The focus on phonics is a major change for P.S. 125 in Harlem -- and a preview of some of what’s to come at about half the city’s school districts next fall, as the education department begins phasing in a requirement to use a curriculum based on a structured literacy approach.
The shift comes after years of using balanced literacy -- a method Schools Chancellor David Banks says failed too many children. Many educators say they saw that up close in their own classrooms.
“It was kind of just like keep moving forward, this is what, how you're supposed to do it, even though we knew as educators that children weren't reading and learning to read,” Principal Yael Leopold said.
But that doesn’t mean it’s easy to make changes. When Leopold was first approached about being a pilot school for new approaches to better help struggling readers, including those with dyslexia, she said: “Absolutely not.”
She was worried about changing the culture of her school. But assured its focus on social justice could remain, she jumped in.
She spent the summer taking down old materials from balanced literacy curricula -- which emphasizes memorizing sight words, using context to make guesses, and learning to read by developing a love for reading.
Structured literacy goes back to basics -- breaking words into syllables and sounds, and building vocabulary and comprehension from there.
“It's a really hard shift to make as an educator, when you've worked so hard to finally understand something, to get in your craft of doing whatever that is, and to be told that how you've been doing it is not what's best for children,” Leopold said.
But once teachers learned more, they were all-in, she says. Many of them -- like Tiffany Smartt -- had experienced their own frustrations with balanced literacy.
“It was, like, you know, if you kept exposing them, eventually, they would get it. And eventually they got some of it. But as they moved on, you know, from grade to grade, they hit this roadblock, and they would struggle,” Smartt recalled of the old approach. “One of the things that I always grappled with was that I wasn't really teaching them how to read well, I was just giving them words, enough times that they were memorizing it."

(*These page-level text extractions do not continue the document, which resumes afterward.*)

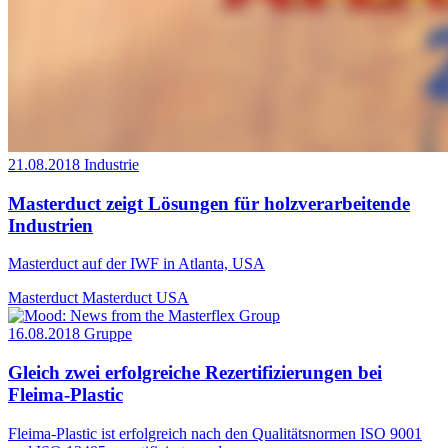
21.08.2018
Industrie
Masterduct zeigt Lösungen für holzverarbeitende
Industrien
Masterduct auf der IWF in Atlanta, USA
Masterduct
Masterduct USA
16.08.2018
Gruppe
Gleich zwei erfolgreiche Rezertifizierungen bei
Fleima-Plastic
Fleima-Plastic ist erfolgreich nach den Qualitätsnormen ISO 9001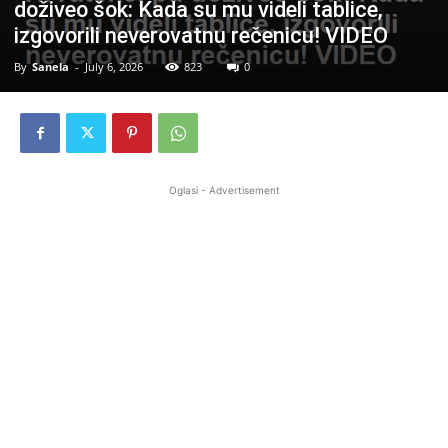
doživeo šok: Kada su mu videli tablice,
izgovorili neverovatnu rečenicu! VIDEO
By
Sanela
-
July 6, 2026
823
0
Oglasi - Advertisement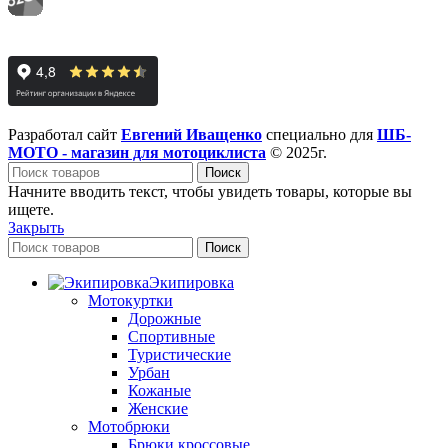
Разработал сайт
Евгений Иващенко
специально для
ШБ-
МОТО - магазин для мотоциклиста
© 2025г.
Поиск
Начните вводить текст, чтобы увидеть товары, которые вы
ищете.
Закрыть
Поиск
Экипировка
Мотокуртки
Дорожные
Спортивные
Туристические
Урбан
Кожаные
Женские
Мотобрюки
Брюки кроссовые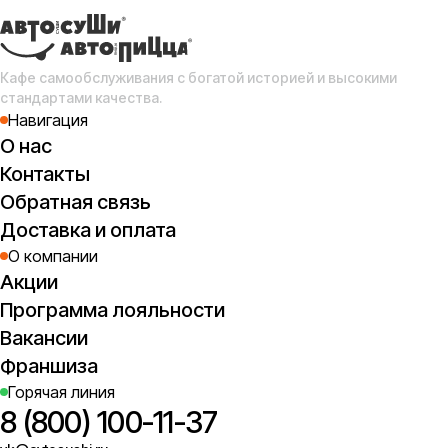
Кафе самообслуживания с богатой историей и высокими
стандартами качества.
Навигация
О нас
Контакты
Обратная связь
Доставка и оплата
О компании
Акции
Программа лояльности
Вакансии
Франшиза
Горячая линия
8 (800) 100-11-37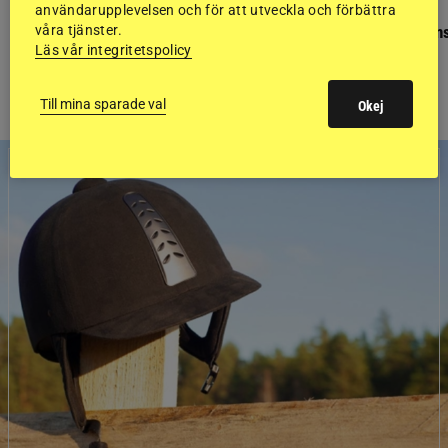
användarupplevelsen och för att utveckla och förbättra
GÄSTBLOGGEN
GÄSTBLOGGEN
Finaldag med jubileumsutställning
Så gick det på helgens
våra tjänster.
Läs vår integritetspolicy
Till mina sparade val
Okej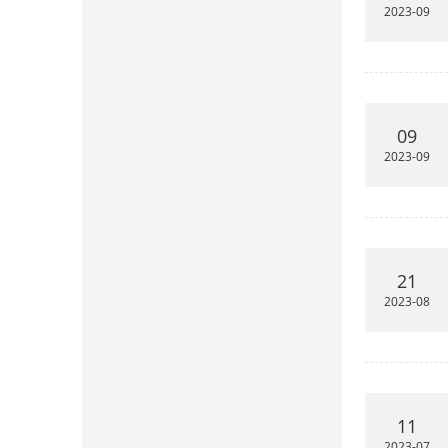
2023-09
09
2023-09
21
2023-08
11
2023-07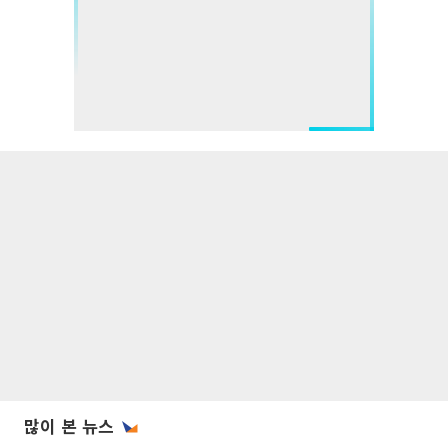
많이 본 뉴스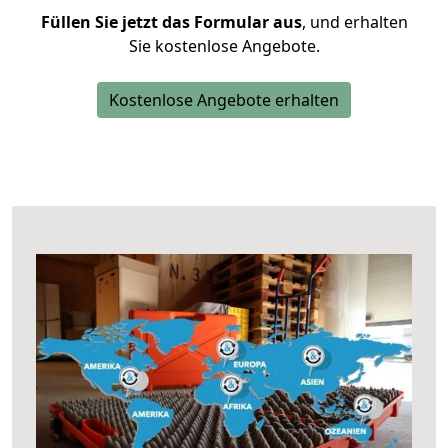
Füllen Sie jetzt das Formular aus
, und erhalten
Sie kostenlose Angebote.
Kostenlose Angebote erhalten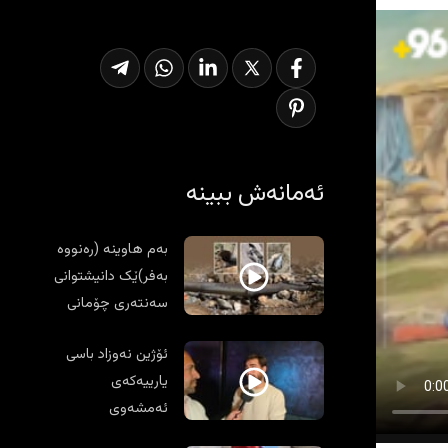
ئەمانەش ببینە
بەم هاوینە (رەنووە
بەفر)ێک دانیشتوانی
سەنتەری چۆمانی
بێئاو کرد
ئۆژین نەوزاد باسی
یارییەکەی
ئەمشەوی
ئەرجەنتین دەکات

Smartt now helps both teachers and students adapt to the new approach to literacy.
There was a lot to learn. P.S. 125 is using the Into Reading curriculum hundreds of schools will adopt next year, along with additional programs for phonics and phonemic awareness. Teachers were also trained in Orton-Gillingham, a technique for breaking down words that is often used for children with reading disabilities.
Much of the work happens in what’s called Tier One instruction -- to the whole class. Tier Two focuses on smaller, and Tier Three even smaller settings for struggling readers. On a recent visit, rather than spelling words, children were spelling out specific sounds, often represented by just a single letter.

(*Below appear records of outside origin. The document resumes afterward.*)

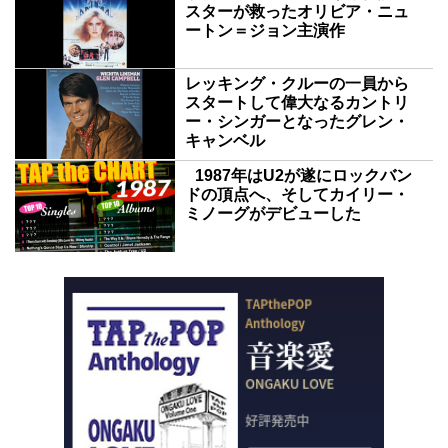
スターが救ったオリビア・ニュ
ートン＝ジョン主演作
レッキング・クルーの一員から
スタートして偉大なるカントリ
ー・シンガーとなったグレン・
キャンベル
1987年はU2が遂にロックバン
ドの頂点へ、そしてカイリー・
ミノーグがデビューした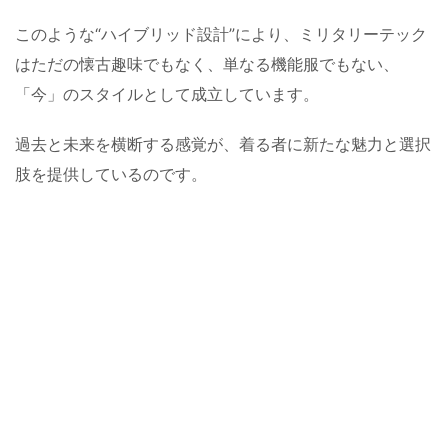
このような“ハイブリッド設計”により、ミリタリーテック
はただの懐古趣味でもなく、単なる機能服でもない、
「今」のスタイルとして成立しています。
過去と未来を横断する感覚が、着る者に新たな魅力と選択
肢を提供しているのです。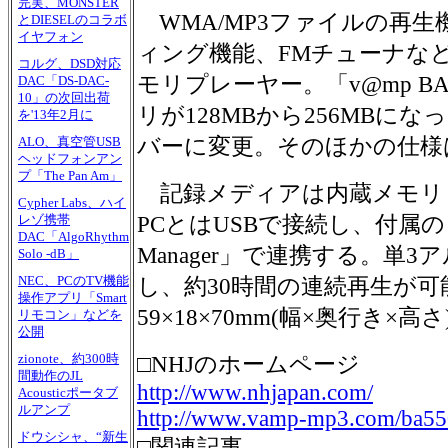
完実、MONSTER
WMA/MP3ファイルの再
とDIESELのコラボ
イヤフォン
ィング機能、FMチューナな
コルグ、DSD対応
モリプレーヤー。「v@mp B
DAC「DS-DAC-
10」の次回出荷
リが128MBから256MBに
を'13年2月に
バーに変更。そのほかの仕様は
ALO、真空管USB
ヘッドフォンアン
プ「The Pan Am」
記録メディアは内蔵メモリ
Cypher Labs、ハイ
PCとはUSBで接続し、付属の「v@m
レゾ携帯
DAC「AlgoRhythm
Manager」で連携する。単
Solo -dB」
NEC、PCのTV機能
し、約30時間の連続再生が可
操作アプリ「Smart
59×18×70mm(幅×奥行き×高
リモコン」などを
公開
zionote、約300時
□NHJのホームページ
間動作のJL
http://www.nhjapan.com/
Acousticポータブ
ルアンプ
http://www.vamp-mp3.com/ba550
ドウシシャ、“新生
□関連記事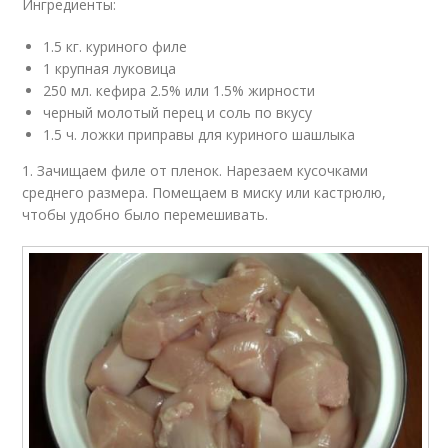
Ингредиенты:
1.5 кг. куриного филе
1 крупная луковица
250 мл. кефира 2.5% или 1.5% жирности
черный молотый перец и соль по вкусу
1.5 ч. ложки приправы для куриного шашлыка
1. Зачищаем филе от пленок. Нарезаем кусочками
среднего размера. Помещаем в миску или кастрюлю,
чтобы удобно было перемешивать.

“When they're in the whole group, sometimes things just move a little quick for them,” Smartt said. “And so we pull them into smaller groups just to provide that support that they need, in a pace that's slower for them and giving them the time they need to really master the concepts before we move on.”

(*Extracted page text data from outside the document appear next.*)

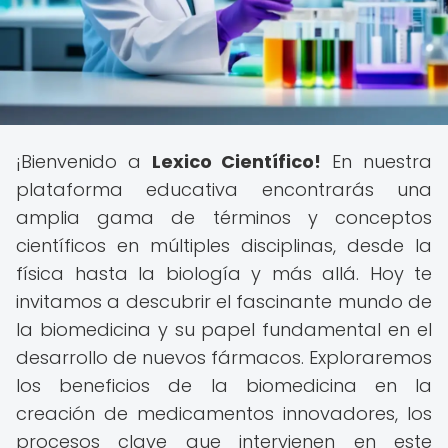
¡Bienvenido a
Lexico Científico!
En nuestra
plataforma educativa encontrarás una
amplia gama de términos y conceptos
científicos en múltiples disciplinas, desde la
física hasta la biología y más allá. Hoy te
invitamos a descubrir el fascinante mundo de
la biomedicina y su papel fundamental en el
desarrollo de nuevos fármacos. Exploraremos
los beneficios de la biomedicina en la
creación de medicamentos innovadores, los
procesos clave que intervienen en este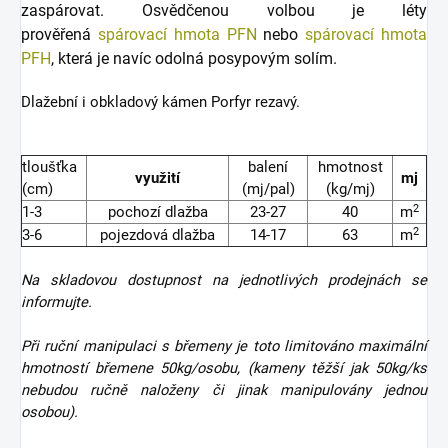
zaspárovat. Osvědčenou volbou je léty
prověřená
spárovací hmota PFN
nebo
spárovací hmota
PFH
, která je navíc odolná posypovým solím.
Dlažební i obkladový kámen Porfyr rezavý.
tloušťka
balení
hmotnost
využití
mj
(cm)
(mj/pal)
(kg/mj)
2
1-3
pochozí dlažba
23-27
40
m
2
3-6
pojezdová dlažba
14-17
63
m
Na skladovou dostupnost na jednotlivých prodejnách se
informujte.
Při ruční manipulaci s břemeny je toto limitováno maximální
hmotností břemene 50kg/osobu, (kameny těžší jak 50kg/ks
nebudou ručně naloženy či jinak manipulovány jednou
osobou).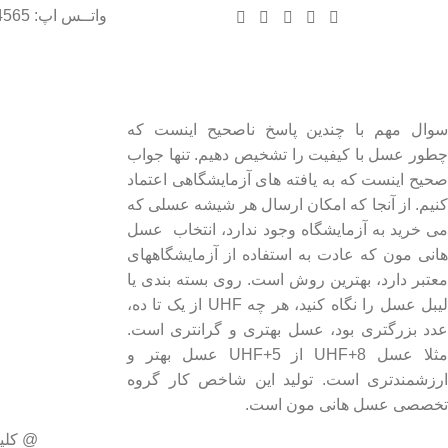
واتــس اپ: 09102004565
درباره عسل طبیعی هانی مون
لینک های مهم
- صفحه اصلی
سوال مهم با چندین پاسخ ناصحیح اینست که
چطور عسل با کیفیت را تشخیص دهیم. تنها جواب
- فروشگاه
صحیح اینست که به یافته های آزمایشگاهی اعتماد
- وبلاگ
کنیم. از آنجا که امکان ارسال هر شیشه عسلی که
- قوانین و مقررات
می خرید به آزمایشگاه وجود ندارد، انتخاب عسل
هانی مون که عادت به استفاده از آزمایشگاههای
معتبر دارد، بهترین روش است. روی بسته بندی یا
لیبل عسل را نگاه کنید، هر چه UHF از یک تا ده،
عدد بزرگتری بود، عسل بهتری و گرانتری است.
مثلا عسل UHF+8 از UHF+5 عسل بهتر و
ارزشمندتری است. تولید این شاخص کار گروه
تخصصی عسل هانی مون است.
@ کلی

When the pilot was rolled out, it was centered around children with dyslexia -- something Mayor Adams struggled with, undiagnosed until he was in college. But with the way reading is taught being changed from the ground up at P.S. 125, it's reaching a much wider group for children.
“The way we teach to children who have dyslexia or theoretically have dyslexia has benefited all of our children in our school," Leopold said.
It’s too early for there to be much data, but staff says almost all students have shown growth in their literacy. For some, it’s been more dramatic.
First grader Jayden told NY1 his favorite book he read this year was The Giving Tree.
“It had good stories. And as the boy got older in the story he got greedier and greedier,” he said.
Leopold says that focusing down on the basics hasn’t stopped children from also comprehending the themes of the text they read.
“The ability to talk about complex ideas, like the idea of being greedy, or the idea of what happens when people grow old is only something that can happen when a child is able to have that foundation to be able to read, and also the ability to read fluently,” she said.
And the structured approach hasn’t stopped these children from developing the love of reading that was a selling point of balanced literacy.
Emerson couldn’t pick a favorite book.
“I like all of them,” he said.
That prompted a barrage of questions from two of his friends seated beside him.
“Even the Peter Pan ones?”
“Even the boring ones?”
“Even the ones that only have one page?”
“Even the ones that have infinity pages?”